** Your objective **
Leave the images out. Give every line below again, precisely.

[Stored dataset items]
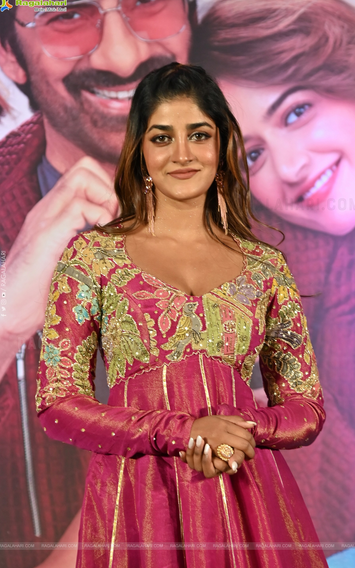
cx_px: 189
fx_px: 1857
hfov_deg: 10.9
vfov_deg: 17.4
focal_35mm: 120
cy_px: 284
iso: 640
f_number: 4.5
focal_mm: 78
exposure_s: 1/125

** Response to this task **
cx_px: 189
fx_px: 1857
hfov_deg: 10.9
vfov_deg: 17.4
focal_35mm: 120
cy_px: 284
iso: 640
f_number: 4.5
focal_mm: 78
exposure_s: 1/125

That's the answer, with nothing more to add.